Таким образом, российский правящий класс в начале нового века решил ряд задач, которые официально не декларировались: изменилось соотношение элитных групп; региональные элиты выведены из поля большой политики; началось масштабное перераспределение ресурсов в пользу федерального центра. Одновременно многие из поставленных политических целей не были достигнуты. Отношения «центр – регионы» сегодня не стали более прозрачными и предсказуемыми. «Не был осуществлен и тезис о «равноудалении» региональных элит: среди руководителей субъектов РФ остаются персоны, пользующиеся наибольшей поддержкой Кремля. Не произошло кардинального обновления губернаторского корпуса. Не были ликвидированы и региональные авторитарные режимы. Все это говорит о наличии ограничений политики централизации…» (Лапина, 88) и отсутствии единого правового поля принятия политических решений.

Несмотря на изменившуюся конфигурацию элитных групп, современный правящий слой в России, как и в конце 90-х годов ХХ века, с определенной долей условности можно назвать «постноменклатурным патронатом». Этот термин выражает существующий тип господства в его генезисе и развитии: произошла приватизация социальной силы «распавшейся» номенклатуры; осуществлено частное присвоение средств и ресурсов власти.

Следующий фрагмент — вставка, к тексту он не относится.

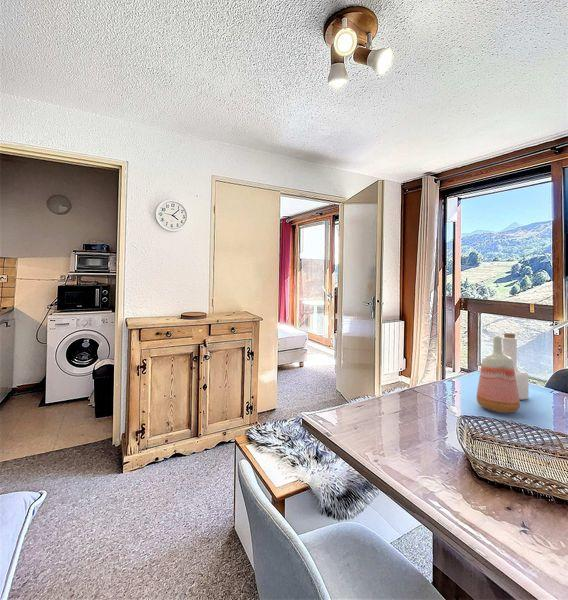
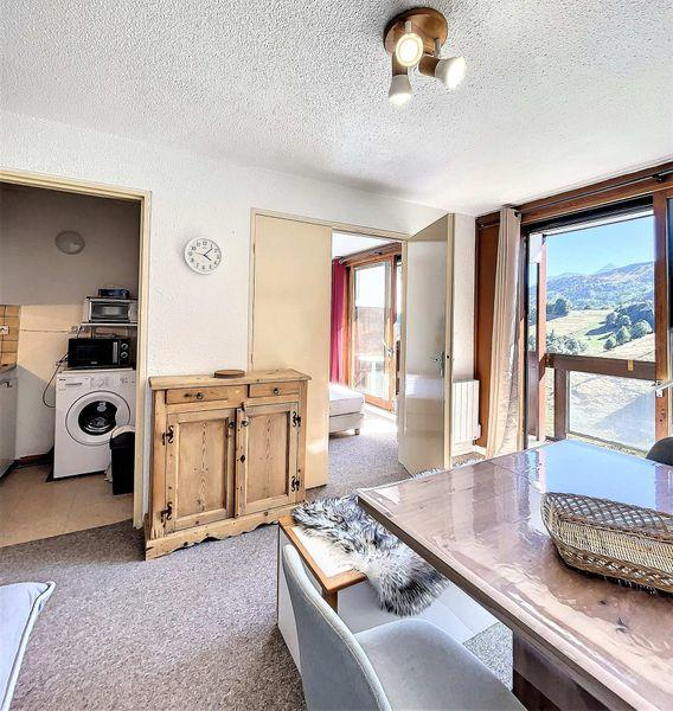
- vase [476,335,521,414]
- bottle [501,332,529,401]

В этих условиях трудно провести грань между политическими и экономическими составляющими этой власти. Названное понятие указывает на элементы патримониального характера российской власти в качестве социальной нормы, постоянно воспроизводимой в системе отношений управляющих и управляемых, а также во взаимодействии властвующих институтов. Кроме того, в понятии «постноменклатурный патронат» указаны наиболее действенные средства господства и обмена властными ресурсами – это патрон-клиентские отношения, частные (властные) «консенсусы» защиты и поддержки. Следует отметить, что патрон-клиентские отношения, пронизывая деятельность государственных и общественных институтов, не способствуют публичному положению этих образований, лишают их гражданского правового содержания (Афанасьев 1999, 92).

Таким образом, хотя потенциальный резерв элитарных группировок достаточно устойчив (в целом по стране), вследствие концентрации власти в руках федерального центра проявляются элементы консолидации центральной и региональных политической, бюрократической и бизнес элит. Нет равновесия между политической элитой и бюрократическими структурами власти, поскольку деятельность административных образований находится вне политического контроля. Нет режима «честной» конкуренции между финансово-промышленными группами. В целом, система власти и управления обществом далека от решения своей главной задачи – поддержания равновесия между интересами личности и общества, общества и государства, между требованиями порядка и стремлением к свободе.